Task directions = Extract every line in the listing below that contains the word "Toyota", copying each line in full.

Information given =
+++

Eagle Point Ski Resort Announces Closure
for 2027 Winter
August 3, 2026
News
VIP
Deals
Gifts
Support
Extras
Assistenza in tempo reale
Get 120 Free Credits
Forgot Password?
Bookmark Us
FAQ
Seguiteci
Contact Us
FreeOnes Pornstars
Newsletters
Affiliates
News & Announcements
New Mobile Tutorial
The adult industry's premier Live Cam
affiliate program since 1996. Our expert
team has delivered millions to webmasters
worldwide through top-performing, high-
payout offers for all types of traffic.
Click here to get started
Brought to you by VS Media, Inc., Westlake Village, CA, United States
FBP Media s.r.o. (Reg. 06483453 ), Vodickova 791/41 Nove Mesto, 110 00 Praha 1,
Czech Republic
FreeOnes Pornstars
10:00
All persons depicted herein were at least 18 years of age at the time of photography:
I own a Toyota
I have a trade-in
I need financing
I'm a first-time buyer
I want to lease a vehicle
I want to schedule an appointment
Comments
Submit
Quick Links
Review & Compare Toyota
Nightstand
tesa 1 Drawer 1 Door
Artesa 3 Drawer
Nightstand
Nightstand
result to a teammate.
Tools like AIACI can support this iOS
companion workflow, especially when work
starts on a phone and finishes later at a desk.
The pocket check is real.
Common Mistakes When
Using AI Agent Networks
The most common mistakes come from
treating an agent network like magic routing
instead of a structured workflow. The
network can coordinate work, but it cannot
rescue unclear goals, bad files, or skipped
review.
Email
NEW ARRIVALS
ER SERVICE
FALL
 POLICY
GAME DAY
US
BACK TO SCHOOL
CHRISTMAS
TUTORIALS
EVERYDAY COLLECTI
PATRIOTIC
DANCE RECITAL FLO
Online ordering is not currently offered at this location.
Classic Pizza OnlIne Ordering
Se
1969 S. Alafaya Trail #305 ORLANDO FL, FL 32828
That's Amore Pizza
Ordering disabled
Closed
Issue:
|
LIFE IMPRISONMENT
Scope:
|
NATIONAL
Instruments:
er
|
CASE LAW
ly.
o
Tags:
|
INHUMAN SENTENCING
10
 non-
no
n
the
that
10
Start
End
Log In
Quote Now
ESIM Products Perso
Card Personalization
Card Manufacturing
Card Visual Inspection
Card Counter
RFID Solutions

+++

Exercise solution =
I own a Toyota
Review & Compare Toyota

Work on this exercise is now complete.